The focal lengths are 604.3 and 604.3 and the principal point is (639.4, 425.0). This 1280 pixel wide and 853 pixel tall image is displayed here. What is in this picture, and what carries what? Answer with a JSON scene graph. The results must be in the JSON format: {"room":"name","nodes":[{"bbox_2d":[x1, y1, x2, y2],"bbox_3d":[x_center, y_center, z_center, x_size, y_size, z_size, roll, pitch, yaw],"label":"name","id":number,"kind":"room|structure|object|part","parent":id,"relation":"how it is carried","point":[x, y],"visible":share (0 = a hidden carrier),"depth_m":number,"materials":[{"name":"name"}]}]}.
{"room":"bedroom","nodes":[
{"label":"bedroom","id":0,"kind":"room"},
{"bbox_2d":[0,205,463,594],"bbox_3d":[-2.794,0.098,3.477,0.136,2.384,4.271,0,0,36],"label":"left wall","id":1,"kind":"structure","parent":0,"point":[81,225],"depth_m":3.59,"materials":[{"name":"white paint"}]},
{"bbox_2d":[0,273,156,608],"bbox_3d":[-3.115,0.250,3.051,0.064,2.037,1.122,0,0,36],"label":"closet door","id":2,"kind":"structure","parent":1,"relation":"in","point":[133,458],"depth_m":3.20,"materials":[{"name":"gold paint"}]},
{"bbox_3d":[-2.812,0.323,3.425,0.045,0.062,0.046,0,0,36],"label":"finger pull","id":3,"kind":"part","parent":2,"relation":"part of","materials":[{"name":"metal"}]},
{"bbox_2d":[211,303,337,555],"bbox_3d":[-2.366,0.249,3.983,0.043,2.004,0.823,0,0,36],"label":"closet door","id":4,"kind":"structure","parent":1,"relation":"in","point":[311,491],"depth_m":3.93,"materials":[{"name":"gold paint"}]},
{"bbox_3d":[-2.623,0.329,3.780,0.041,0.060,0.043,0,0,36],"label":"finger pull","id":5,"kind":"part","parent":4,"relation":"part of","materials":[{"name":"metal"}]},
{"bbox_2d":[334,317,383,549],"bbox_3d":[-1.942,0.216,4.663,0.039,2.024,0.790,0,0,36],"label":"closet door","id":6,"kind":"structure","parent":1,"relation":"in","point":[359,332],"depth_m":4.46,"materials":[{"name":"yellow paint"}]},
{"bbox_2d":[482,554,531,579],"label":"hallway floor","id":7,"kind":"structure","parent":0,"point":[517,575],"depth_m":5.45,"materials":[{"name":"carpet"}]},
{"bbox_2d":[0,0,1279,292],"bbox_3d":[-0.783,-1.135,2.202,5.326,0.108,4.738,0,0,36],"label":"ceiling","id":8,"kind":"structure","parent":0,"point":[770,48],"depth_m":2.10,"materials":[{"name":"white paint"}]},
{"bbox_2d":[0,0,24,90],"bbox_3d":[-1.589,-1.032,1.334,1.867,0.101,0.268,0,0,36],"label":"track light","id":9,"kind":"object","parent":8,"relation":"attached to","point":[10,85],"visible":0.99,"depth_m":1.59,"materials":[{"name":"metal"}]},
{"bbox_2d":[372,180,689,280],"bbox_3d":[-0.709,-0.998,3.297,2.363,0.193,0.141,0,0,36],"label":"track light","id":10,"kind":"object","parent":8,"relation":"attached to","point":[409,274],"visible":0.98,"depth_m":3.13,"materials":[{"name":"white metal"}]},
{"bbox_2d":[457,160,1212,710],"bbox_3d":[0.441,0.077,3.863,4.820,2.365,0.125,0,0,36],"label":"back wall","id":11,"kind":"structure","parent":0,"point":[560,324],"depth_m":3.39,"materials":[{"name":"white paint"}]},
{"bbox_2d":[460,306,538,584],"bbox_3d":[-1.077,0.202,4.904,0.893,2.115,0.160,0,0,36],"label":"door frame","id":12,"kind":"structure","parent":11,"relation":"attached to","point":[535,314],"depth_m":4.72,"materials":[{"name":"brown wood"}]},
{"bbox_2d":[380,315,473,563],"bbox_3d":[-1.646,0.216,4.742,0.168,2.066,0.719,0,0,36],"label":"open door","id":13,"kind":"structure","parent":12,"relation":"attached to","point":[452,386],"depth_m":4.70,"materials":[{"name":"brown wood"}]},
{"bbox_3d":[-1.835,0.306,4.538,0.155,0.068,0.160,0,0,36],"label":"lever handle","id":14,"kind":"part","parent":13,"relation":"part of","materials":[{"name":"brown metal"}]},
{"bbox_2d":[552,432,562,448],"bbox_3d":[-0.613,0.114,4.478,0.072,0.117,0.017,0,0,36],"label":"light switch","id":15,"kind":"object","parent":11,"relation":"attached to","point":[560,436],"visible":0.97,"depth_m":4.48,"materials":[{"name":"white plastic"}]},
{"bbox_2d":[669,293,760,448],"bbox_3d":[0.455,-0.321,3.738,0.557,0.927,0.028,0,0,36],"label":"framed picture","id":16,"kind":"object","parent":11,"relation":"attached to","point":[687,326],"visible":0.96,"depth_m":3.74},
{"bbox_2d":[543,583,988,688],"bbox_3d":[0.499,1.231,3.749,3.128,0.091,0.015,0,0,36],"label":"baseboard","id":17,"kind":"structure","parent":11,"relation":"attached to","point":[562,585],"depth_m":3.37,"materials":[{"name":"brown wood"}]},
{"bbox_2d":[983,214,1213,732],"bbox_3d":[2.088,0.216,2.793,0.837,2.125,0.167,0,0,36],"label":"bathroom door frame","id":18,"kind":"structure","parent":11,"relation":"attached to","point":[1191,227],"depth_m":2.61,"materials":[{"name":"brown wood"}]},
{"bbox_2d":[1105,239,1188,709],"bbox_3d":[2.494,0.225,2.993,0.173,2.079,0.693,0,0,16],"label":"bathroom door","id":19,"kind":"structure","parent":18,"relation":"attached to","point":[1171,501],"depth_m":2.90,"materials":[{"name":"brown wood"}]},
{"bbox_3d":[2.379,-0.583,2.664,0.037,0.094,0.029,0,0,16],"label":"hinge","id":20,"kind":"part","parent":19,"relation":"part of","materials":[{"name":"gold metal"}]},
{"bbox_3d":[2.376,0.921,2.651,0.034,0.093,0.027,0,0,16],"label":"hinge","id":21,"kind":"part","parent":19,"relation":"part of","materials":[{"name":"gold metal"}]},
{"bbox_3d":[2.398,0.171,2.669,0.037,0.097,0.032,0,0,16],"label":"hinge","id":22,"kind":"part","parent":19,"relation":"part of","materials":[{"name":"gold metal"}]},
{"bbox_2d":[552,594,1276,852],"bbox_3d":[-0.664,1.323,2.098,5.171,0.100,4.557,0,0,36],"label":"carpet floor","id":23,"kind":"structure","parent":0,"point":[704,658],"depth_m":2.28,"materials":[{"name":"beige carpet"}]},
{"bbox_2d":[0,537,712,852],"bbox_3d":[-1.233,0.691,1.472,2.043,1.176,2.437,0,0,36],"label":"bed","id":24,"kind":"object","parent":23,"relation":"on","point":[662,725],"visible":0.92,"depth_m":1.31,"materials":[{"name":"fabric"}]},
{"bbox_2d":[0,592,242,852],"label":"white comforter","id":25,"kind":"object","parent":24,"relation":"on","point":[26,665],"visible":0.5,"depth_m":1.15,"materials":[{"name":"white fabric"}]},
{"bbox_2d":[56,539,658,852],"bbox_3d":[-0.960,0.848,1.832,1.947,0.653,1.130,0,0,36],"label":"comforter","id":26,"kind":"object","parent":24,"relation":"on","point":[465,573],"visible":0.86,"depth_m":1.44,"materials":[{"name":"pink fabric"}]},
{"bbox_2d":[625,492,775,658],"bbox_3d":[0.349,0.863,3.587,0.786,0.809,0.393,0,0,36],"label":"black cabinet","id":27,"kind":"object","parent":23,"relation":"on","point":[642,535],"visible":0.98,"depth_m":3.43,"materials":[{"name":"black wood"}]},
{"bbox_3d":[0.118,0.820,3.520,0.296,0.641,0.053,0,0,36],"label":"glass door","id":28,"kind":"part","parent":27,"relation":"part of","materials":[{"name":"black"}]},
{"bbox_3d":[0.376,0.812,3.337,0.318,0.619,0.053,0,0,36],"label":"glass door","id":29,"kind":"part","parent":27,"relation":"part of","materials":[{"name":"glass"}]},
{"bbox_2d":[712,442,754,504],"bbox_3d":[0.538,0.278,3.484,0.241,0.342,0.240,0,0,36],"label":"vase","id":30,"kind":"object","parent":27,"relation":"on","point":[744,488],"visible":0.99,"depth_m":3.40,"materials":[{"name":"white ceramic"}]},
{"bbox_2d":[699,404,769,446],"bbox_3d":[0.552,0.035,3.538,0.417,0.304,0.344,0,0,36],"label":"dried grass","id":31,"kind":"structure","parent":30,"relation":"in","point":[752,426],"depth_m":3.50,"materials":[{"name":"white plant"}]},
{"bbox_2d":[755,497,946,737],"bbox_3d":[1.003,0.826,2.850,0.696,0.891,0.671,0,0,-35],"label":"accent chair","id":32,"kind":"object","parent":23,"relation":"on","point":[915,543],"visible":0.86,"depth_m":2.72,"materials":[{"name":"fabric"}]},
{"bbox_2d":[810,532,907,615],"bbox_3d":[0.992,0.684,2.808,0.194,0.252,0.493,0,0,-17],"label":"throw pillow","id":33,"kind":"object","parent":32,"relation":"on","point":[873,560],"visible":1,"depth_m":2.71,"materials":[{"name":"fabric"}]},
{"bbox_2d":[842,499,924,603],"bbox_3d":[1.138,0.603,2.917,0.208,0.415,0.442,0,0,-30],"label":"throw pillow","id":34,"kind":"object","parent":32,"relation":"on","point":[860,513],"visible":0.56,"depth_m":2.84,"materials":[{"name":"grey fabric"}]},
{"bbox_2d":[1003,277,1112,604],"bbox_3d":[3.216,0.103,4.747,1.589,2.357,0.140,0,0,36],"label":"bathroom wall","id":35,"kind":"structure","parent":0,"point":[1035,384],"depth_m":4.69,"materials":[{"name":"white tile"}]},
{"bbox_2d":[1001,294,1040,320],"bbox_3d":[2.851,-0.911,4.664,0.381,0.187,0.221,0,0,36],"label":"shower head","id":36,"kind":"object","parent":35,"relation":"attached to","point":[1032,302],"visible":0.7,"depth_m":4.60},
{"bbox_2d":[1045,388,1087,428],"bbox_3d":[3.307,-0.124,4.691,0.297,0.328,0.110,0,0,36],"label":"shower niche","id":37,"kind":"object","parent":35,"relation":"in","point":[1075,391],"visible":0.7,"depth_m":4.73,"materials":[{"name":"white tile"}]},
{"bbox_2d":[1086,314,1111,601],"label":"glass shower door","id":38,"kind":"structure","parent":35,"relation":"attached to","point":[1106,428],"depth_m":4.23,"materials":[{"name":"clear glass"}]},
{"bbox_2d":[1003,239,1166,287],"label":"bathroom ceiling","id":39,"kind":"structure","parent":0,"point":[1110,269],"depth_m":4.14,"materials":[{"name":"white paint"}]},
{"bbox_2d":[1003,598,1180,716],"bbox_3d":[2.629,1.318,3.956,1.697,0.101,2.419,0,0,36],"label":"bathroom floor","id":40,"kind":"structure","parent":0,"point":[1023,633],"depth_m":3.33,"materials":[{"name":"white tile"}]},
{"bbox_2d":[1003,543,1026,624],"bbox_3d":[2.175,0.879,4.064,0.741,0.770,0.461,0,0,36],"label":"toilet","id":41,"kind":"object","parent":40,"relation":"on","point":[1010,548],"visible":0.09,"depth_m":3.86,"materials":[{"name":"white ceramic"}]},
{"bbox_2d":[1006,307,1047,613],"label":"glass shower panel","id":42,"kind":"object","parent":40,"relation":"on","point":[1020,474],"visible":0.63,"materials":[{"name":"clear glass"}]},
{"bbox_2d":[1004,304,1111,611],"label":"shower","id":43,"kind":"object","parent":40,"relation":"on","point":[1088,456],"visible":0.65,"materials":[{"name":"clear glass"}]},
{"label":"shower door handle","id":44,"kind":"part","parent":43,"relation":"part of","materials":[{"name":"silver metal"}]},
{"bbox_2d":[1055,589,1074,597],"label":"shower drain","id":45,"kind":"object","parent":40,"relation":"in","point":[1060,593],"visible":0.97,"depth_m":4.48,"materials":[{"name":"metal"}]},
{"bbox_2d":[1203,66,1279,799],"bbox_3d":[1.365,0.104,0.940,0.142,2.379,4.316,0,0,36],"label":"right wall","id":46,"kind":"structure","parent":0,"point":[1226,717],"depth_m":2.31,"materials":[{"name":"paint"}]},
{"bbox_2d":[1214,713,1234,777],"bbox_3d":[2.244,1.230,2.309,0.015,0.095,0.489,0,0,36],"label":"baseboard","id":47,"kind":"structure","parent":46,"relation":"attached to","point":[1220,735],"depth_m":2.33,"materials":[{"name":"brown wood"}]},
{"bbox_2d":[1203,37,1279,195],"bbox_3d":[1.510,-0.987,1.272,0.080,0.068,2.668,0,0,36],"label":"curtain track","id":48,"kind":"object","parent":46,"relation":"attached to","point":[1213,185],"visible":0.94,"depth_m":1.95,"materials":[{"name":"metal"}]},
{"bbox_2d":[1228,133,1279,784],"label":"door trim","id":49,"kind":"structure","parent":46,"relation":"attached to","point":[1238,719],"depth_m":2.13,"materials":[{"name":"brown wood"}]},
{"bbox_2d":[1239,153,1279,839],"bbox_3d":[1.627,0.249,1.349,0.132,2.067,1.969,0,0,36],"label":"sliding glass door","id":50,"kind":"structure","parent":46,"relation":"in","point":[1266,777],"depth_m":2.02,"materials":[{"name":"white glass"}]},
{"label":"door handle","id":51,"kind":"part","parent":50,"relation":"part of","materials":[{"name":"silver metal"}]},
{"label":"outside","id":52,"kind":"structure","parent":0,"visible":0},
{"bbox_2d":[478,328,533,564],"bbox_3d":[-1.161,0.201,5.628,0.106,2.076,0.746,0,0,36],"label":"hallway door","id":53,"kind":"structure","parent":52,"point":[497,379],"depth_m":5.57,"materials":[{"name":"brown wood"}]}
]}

★ ★ ★

### The problem
Search the listing above for the string "hallway" and copy each line that has it.

### Your response
{"bbox_2d":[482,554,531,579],"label":"hallway floor","id":7,"kind":"structure","parent":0,"point":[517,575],"depth_m":5.45,"materials":[{"name":"carpet"}]},
{"bbox_2d":[478,328,533,564],"bbox_3d":[-1.161,0.201,5.628,0.106,2.076,0.746,0,0,36],"label":"hallway door","id":53,"kind":"structure","parent":52,"point":[497,379],"depth_m":5.57,"materials":[{"name":"brown wood"}]}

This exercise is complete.